##### The records

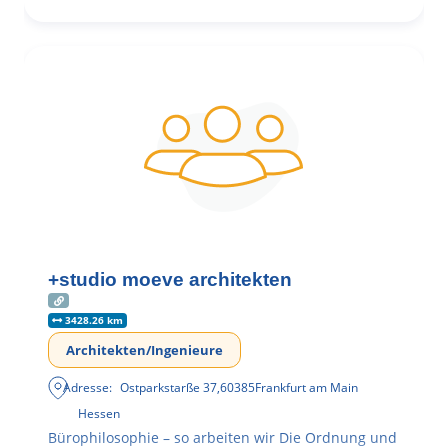
+studio moeve architekten
3428.26 km
Architekten/Ingenieure
Adresse:
Ostparkstarße 37
,
60385
Frankfurt am Main
Hessen
Bürophilosophie – so arbeiten wir Die Ordnung und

##########

→ Exercise details
Output the listing above exactly as it stands; no picture should appear.

→ Result for this task
+studio moeve architekten
3428.26 km
Architekten/Ingenieure
Adresse:
Ostparkstarße 37
,
60385
Frankfurt am Main
Hessen
Bürophilosophie – so arbeiten wir Die Ordnung und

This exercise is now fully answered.